Disclosure's worse, whose answer to the great mystery of sex politics of the 90s is that the woman gets to slap the guy on the ass, too. Michael Douglas is the smuggest of corporate yuppies, the kind who says things like, "Couldn't have happened to a nicer guy" about someone's misfortune. Crichton and Sonnenfeld were lucky to have had Douglas, who so perfectly filled those Gordon Gekko shoes for the avarice-loving. He's the best thing about Disclosure, the cockiest son of a bitch in the room. 

That confidence is shaken when Demi Moore, a former flame, shows up and forces oral sex on him.

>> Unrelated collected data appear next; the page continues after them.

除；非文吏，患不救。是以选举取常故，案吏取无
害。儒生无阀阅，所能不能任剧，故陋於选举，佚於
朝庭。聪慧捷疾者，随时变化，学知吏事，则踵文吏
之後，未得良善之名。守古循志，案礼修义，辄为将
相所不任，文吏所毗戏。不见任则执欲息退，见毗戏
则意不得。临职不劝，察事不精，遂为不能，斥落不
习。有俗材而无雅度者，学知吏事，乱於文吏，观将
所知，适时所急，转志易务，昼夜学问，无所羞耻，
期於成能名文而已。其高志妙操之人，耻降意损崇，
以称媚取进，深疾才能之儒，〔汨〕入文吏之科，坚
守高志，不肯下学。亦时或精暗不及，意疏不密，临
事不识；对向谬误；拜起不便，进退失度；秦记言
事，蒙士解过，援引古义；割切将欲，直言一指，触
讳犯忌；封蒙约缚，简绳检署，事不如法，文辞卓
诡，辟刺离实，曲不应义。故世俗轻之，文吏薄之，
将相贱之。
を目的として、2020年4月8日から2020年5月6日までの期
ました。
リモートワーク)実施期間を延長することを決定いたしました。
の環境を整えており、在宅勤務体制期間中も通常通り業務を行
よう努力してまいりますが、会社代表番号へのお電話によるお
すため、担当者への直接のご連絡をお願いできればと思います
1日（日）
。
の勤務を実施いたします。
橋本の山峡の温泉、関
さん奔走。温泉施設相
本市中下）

The scene is graphic, absurd, and hysterical in ways that belong specifically to the early 90s. At once slapstick and intentionally shocking, Moore's enthusiastic. Douglas, fresh off Basic Instinct, is no slouch, the whole thing is just disgusting sensationalism.  It's no help that Disclosure also features the worst of all 90s men: Dennis Miller.  

Of course, Moore has ulterior motives related to corporate intrigue - and I use that word incredibly loosely. There's nothing intriguing about Disclosure's VR, it's aged as well as Brett Leonard's The Lawnmower Man, replete with a control command from Douglas: Doit. 

Do it. Do the sex with the millionaire. Do the client who is clearly wrapping you around her finger. Do the real estate deal that puts Michael Keaton downstairs. Do the corporate merger, as that appears to be all that was at stake in 90s thrillers: a deep-rooted, impersonator-syndrome-inspired terror at the notion that someone, somewhere, was doing it better than you. 



What Women Want (2000)


90s VR and AI, in Rising SunDisclosure and in works like The Lawnmower Man, are used often to expose the deep-seated kinks and urges of the brilliant basement scientists that develop them. Retroactively, it makes Elon Musk's handjob-for-a-horse anecdote funnier.